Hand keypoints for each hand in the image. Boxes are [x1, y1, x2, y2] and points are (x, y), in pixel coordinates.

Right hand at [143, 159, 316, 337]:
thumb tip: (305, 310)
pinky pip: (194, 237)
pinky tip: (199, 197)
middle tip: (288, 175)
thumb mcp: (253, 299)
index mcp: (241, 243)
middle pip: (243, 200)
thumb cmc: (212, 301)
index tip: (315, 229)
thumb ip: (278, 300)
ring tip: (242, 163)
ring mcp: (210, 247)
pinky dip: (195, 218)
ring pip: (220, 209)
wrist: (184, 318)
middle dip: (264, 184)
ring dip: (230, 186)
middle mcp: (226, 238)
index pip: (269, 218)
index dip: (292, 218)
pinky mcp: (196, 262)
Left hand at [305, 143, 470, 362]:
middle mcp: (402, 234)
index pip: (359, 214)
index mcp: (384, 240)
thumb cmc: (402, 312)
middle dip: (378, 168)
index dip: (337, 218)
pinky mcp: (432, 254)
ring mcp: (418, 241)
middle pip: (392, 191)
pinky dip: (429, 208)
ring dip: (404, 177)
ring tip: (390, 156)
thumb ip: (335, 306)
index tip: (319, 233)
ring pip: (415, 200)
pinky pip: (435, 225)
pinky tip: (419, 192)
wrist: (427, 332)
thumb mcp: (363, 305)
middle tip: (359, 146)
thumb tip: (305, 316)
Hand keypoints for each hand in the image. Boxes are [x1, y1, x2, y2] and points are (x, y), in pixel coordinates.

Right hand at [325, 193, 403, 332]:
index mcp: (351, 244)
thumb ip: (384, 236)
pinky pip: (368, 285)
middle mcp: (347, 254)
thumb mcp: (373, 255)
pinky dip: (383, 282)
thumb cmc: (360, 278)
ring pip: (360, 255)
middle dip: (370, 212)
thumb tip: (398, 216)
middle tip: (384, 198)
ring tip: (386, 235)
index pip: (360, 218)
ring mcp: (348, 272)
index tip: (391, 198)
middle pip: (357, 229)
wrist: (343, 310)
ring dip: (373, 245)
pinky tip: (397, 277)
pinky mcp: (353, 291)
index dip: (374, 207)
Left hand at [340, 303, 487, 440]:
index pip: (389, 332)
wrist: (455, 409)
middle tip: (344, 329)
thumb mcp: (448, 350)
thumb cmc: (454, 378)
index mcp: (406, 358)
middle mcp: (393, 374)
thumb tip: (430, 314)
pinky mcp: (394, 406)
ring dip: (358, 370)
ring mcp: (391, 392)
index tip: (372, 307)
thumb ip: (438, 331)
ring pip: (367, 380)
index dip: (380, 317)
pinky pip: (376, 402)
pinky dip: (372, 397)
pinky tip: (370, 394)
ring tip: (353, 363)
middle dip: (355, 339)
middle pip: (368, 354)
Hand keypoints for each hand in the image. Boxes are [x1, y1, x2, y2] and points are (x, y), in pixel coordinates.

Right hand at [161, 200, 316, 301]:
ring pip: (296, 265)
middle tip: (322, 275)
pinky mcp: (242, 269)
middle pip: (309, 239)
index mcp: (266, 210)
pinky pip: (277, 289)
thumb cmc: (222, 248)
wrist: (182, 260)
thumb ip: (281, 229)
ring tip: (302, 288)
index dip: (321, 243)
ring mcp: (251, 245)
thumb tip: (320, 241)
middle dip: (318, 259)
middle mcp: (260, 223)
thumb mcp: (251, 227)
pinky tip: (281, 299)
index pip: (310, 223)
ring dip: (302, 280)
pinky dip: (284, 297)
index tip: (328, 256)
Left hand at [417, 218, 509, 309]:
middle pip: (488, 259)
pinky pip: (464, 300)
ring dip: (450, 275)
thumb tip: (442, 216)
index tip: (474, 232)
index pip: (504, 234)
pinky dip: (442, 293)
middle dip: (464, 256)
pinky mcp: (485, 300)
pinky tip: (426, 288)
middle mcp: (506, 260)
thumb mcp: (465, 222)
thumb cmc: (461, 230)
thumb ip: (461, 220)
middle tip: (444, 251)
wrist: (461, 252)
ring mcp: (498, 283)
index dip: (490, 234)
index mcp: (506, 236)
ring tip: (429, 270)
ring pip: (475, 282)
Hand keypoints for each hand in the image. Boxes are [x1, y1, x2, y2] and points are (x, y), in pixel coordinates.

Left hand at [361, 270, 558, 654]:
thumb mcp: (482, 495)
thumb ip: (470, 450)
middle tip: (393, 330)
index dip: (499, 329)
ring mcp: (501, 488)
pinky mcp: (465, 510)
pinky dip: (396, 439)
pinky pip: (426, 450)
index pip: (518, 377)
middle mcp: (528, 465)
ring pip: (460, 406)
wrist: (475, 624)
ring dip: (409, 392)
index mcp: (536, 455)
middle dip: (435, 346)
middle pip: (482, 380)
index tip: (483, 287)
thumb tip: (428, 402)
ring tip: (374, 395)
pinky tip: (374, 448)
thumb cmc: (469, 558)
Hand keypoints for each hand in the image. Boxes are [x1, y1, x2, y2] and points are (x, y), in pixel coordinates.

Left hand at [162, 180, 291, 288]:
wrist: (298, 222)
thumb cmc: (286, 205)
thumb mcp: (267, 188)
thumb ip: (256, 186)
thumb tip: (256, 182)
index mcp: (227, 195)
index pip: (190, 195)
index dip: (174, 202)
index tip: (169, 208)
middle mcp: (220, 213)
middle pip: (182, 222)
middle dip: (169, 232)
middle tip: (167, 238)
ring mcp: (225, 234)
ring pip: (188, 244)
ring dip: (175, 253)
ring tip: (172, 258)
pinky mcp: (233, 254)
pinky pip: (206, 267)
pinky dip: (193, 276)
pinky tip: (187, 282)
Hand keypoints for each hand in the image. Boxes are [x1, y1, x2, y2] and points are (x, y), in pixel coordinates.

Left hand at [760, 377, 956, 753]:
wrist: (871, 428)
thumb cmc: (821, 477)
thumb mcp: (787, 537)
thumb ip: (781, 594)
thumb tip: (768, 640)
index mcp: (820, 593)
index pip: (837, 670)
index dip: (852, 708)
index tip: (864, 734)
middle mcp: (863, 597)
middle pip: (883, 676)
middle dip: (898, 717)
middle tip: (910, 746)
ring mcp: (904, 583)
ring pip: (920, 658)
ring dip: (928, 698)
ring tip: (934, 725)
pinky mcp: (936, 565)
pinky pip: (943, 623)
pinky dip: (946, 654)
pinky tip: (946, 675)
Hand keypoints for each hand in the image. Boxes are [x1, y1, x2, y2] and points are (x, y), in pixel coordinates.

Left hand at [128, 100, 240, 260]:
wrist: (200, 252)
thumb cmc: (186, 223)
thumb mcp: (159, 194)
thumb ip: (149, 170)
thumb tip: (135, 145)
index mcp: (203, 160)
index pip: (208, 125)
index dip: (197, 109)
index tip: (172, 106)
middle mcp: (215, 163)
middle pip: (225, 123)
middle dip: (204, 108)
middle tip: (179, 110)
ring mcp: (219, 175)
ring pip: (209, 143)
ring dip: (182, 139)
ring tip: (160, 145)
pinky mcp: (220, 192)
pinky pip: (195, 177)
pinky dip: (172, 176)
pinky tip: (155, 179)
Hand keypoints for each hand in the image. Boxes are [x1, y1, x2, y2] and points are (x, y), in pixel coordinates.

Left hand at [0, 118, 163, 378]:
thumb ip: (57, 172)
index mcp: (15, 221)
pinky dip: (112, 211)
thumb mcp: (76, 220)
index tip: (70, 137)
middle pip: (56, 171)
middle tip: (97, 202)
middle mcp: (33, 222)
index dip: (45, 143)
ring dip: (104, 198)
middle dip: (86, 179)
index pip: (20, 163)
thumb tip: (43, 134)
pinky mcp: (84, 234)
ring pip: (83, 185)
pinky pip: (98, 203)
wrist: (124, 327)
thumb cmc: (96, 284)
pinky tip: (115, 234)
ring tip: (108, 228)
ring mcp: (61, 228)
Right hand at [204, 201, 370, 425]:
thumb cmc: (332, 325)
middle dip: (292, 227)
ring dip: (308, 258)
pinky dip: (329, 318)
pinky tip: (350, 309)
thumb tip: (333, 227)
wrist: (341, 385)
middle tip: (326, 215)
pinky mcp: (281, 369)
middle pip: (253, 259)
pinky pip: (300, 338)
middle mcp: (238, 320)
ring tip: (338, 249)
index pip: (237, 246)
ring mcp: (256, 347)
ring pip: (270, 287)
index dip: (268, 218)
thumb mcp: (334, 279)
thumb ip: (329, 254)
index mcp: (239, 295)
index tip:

• • • • • • •

__WHAT TO DO__.
Search the material above for lines containing the string "Left", then pull them out.

__WRITTEN ANSWER__.
Left hand at [305, 143, 470, 362]:
Left hand at [340, 303, 487, 440]:
Left hand at [417, 218, 509, 309]:
Left hand at [361, 270, 558, 654]:
Left hand at [162, 180, 291, 288]:
Left hand at [760, 377, 956, 753]:
Left hand at [128, 100, 240, 260]:
Left hand at [0, 118, 163, 378]:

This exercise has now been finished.